Friede Springer, Lobbyisten, Datenschmuggel

1. „Ich würde nie einen Artikel in unseren Zeitungen kritisieren“
(deutschlandfunk.de, Stephan Detjen)
Friede Springer hat nach wie vor das Sagen in einem der größten Verlagshäuser Europas. Im Interview mit dem Deutschlandfunk sagt sie, dass sie bei den Zeitungen wie „Bild“ oder „Welt“ inhaltlich aber keinen Einfluss nimmt — jedenfalls nicht vor dem Erscheinen. Danach ruft sie schon mal durch beim betroffenen Chefredakteur oder beim Vorstandsvorsitzenden, wenn ihr ein Text nicht gefällt: „Das kommt schon mal vor, das kommt schon mal vor, ja.“

2. „Verbotene Mitteilungen“
(sueddeutsche.de, Thomas Hahn)
Am Donnerstag soll in Hamburg das Urteil in einem Prozess fallen, der „ein Lehrstück für Investigativ-Journalisten [ist], die etwas über die rechtlichen Grenzen ihres Tuns erfahren wollen.“ Vor Gericht stehen zwei Redakteure des „Hamburger Abendblatts“. Sie hatten aus Whatsapp-Chats der Eltern einen getöteten Kindes zitiert, die in der Strafakte standen. Es geht um eine Frage, die bereits seit den 70er-Jahren kontrovers diskutiert wird: „Verletzt es nicht die Pressefreiheit, wenn das Gesetz vorschreibt, wie Journalisten vor einer Verhandlung aus Gerichtsakten zitieren dürfen?“

3. „Krautreporter“: Geschrumpft und demütig ins zweite Jahr
(derstandard.at, Oliver Mark)
Die schlechte Nachricht: Zwei Drittel der ursprünglich 15.000 „Krautreporter“-Mitglieder verlängern ihr Abo nicht. Die gute: Trotzdem reichen die zugesagten 300.000 Euro für ein zweites Jahr. Die beiden wichtigsten Neuerungen: Artikel stehen nur noch den zahlenden Mitgliedern zu Verfügung, außerdem gründen die „Krautreporter“ eine Genossenschaft nach dem Vorbild der „taz“, die bis Ende des Jahres weitere 100.000 Euro akquirieren soll.
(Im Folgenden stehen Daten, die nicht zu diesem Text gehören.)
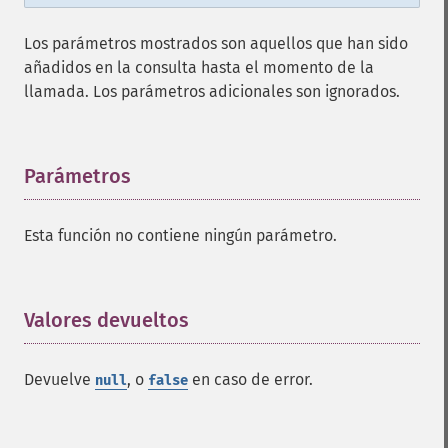
Los parámetros mostrados son aquellos que han sido
añadidos en la consulta hasta el momento de la
llamada. Los parámetros adicionales son ignorados.
Parámetros
¶
Esta función no contiene ningún parámetro.
Valores devueltos
¶
Devuelve
, o
en caso de error.
null
false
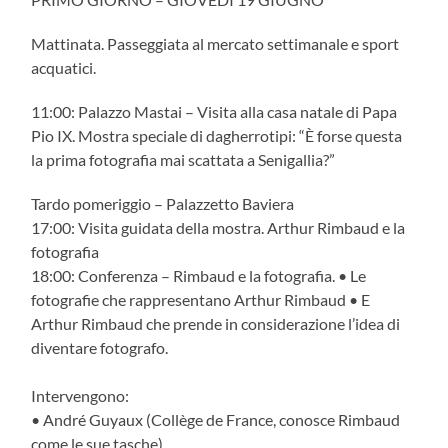
Mattinata. Passeggiata al mercato settimanale e sport
acquatici.
11:00: Palazzo Mastai – Visita alla casa natale di Papa
Pio IX. Mostra speciale di dagherrotipi: “È forse questa
la prima fotografia mai scattata a Senigallia?”
Tardo pomeriggio – Palazzetto Baviera
17:00: Visita guidata della mostra. Arthur Rimbaud e la
fotografia
18:00: Conferenza – Rimbaud e la fotografia. • Le
fotografie che rappresentano Arthur Rimbaud • E
Arthur Rimbaud che prende in considerazione l’idea di
diventare fotografo.
Intervengono:
• André Guyaux (Collège de France, conosce Rimbaud
come le sue tasche)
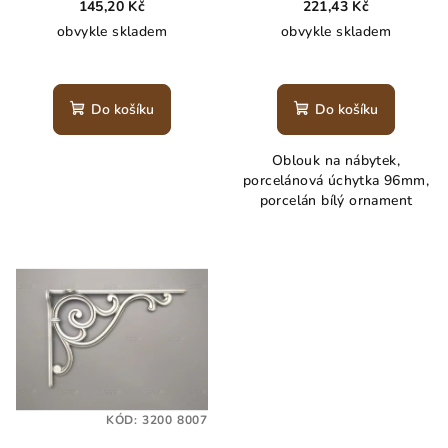
145,20 Kč
221,43 Kč
obvykle skladem
obvykle skladem
Do košíku
Do košíku
Oblouk na nábytek,
porcelánová úchytka 96mm,
porcelán bílý ornament
KÓD:
3200 8007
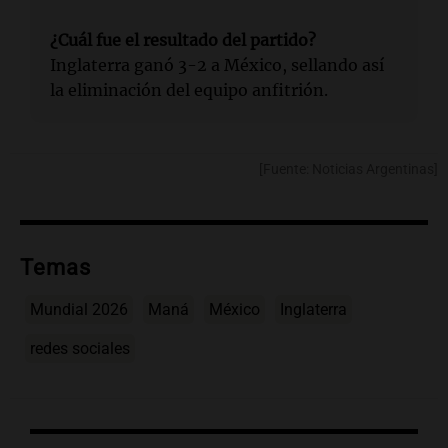
¿Cuál fue el resultado del partido?
Inglaterra ganó 3-2 a México, sellando así
la eliminación del equipo anfitrión.
[Fuente: Noticias Argentinas]
Temas
Mundial 2026
Maná
México
Inglaterra
redes sociales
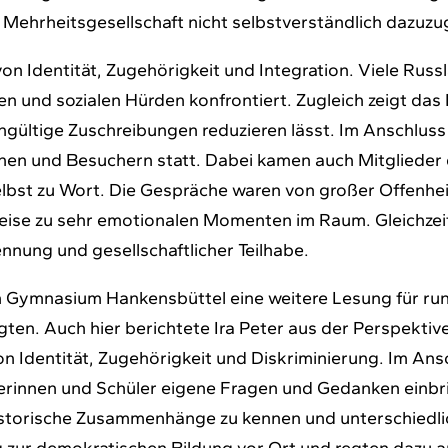
n Mehrheitsgesellschaft nicht selbstverständlich dazuz
on Identität, Zugehörigkeit und Integration. Viele Russ
en und sozialen Hürden konfrontiert. Zugleich zeigt da
meingültige Zuschreibungen reduzieren lässt. Im Anschluss
nen und Besuchern statt. Dabei kamen auch Mitglieder
lbst zu Wort. Die Gespräche waren von großer Offenhei
weise zu sehr emotionalen Momenten im Raum. Gleichzeit
nung und gesellschaftlicher Teilhabe.
 Gymnasium Hankensbüttel eine weitere Lesung für rund
en. Auch hier berichtete Ira Peter aus der Perspektiv
on Identität, Zugehörigkeit und Diskriminierung. Im An
lerinnen und Schüler eigene Fragen und Gedanken einbr
, historische Zusammenhänge zu kennen und unterschied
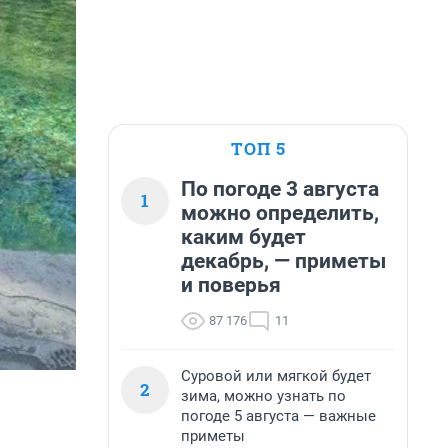
ТОП 5
По погоде 3 августа
1
можно определить,
каким будет
декабрь, — приметы
и поверья
87 176
11
Суровой или мягкой будет
2
зима, можно узнать по
погоде 5 августа — важные
приметы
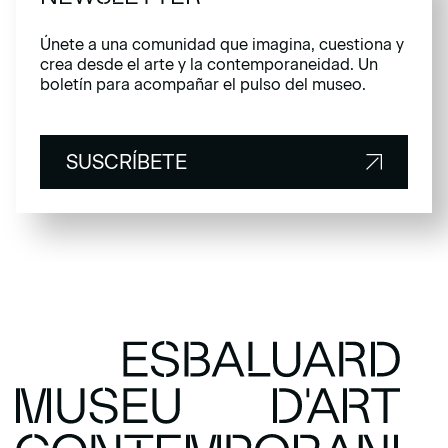
Únete a una comunidad que imagina, cuestiona y
crea desde el arte y la contemporaneidad. Un
boletín para acompañar el pulso del museo.
SUSCRÍBETE
SUSCRÍBETE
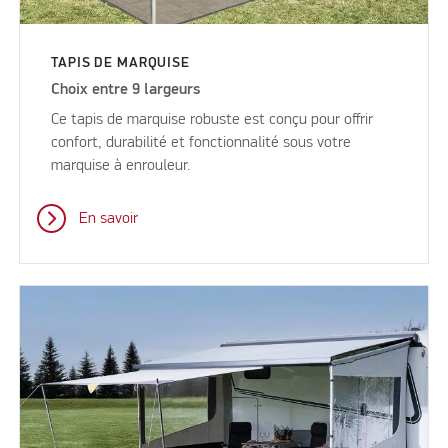
TAPIS DE MARQUISE
Choix entre 9 largeurs
Ce tapis de marquise robuste est conçu pour offrir
confort, durabilité et fonctionnalité sous votre
marquise à enrouleur.
En savoir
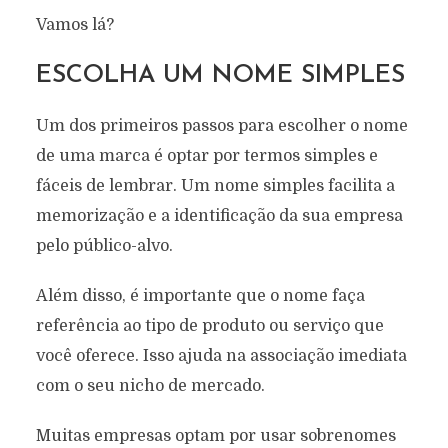
Vamos lá?
ESCOLHA UM NOME SIMPLES
Um dos primeiros passos para escolher o nome
de uma marca é optar por termos simples e
fáceis de lembrar. Um nome simples facilita a
memorização e a identificação da sua empresa
pelo público-alvo.
Além disso, é importante que o nome faça
referência ao tipo de produto ou serviço que
você oferece. Isso ajuda na associação imediata
com o seu nicho de mercado.
Muitas empresas optam por usar sobrenomes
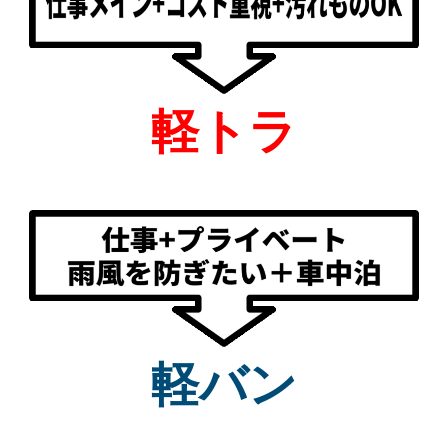
軽トラ
軽バン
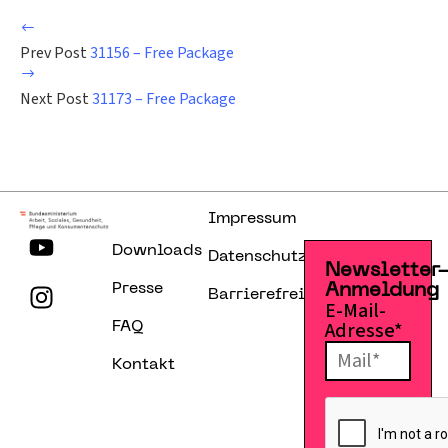
Prev Post
31156 – Free Package
Next Post
31173 – Free Package
Impressum
Downloads
Datenschutzerklärung
Newsletter
Presse
Anmeldung
Barrierefreiheitserklärung
E-Mail-
Adresse*
FAQ
Kontakt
4. Facebook Ramps Up Its Instant Articles, and the Washington Post Is All In
(recode.net, Peter Kafka, englisch)
Der Anfangswirbel um Facebooks Instant Articles schien sich gelegt zu haben, doch jetzt verkündet das Unternehmen, noch einmal in das Projekt reinbuttern zu wollen. Das Vorhaben: Mehr Publisher, die veröffentlichen können, mehr Benutzer, die die Artikel sehen können. Mit dabei ist die „Washington Post“, die „All In“ geht, wie Peter Kafka schreibt: „If you wanted to, you could read the Post’s entire output — some 1,200 articles a day, including wire stories — without ever leaving Mark Zuckerberg’s app.“

5. „Letzten Sonntag hatte ich in einer Sonntagszeitung eine grössere Story drin“
(nachbern.ch, Ronnie Grob)
Ronnie Grob hat den selbstständigen Lobbyisten Michael Gehrken interviewt. Und der erzählt freimütig, dass und wie er Themen und Geschichten für seine Auftraggeber regelmäßig in Zeitungen platziert — in Gehrkens Augen eine Win-win-win-win-Situation. Siehe dazu auch: Um ein Zeichen gegen den medialen Wahlkampfzirkus zu setzen, will ein Schweizer per Crowdfunding die Titelseite der „20 Minuten“ kaufen.

6. This is Cuba’s Netflix, Hulu, and Spotify — all without the internet
(vox.com, Johnny Harris, Video, 7:02 Minuten, englisch)
Kubaner können nicht einfach zu Spotify gehen gehen, wenn sie Musik streamen wollen, oder zu Hulu, um einen Film zu schauen. Es gibt so gut wie keine schnellen Internetverbindungen, und sowieso sind die meisten ausländischen Webseiten blockiert. Aus dieser Lage heraus hat sich „El Paquete Semanal“ entwickelt, das wöchentliche Paket, eine Sammlung von Raubkopien, die Datenschmuggler ins Land bringen. Johnny Harris hat den Kopf hinter diesem System gesucht — und gefunden.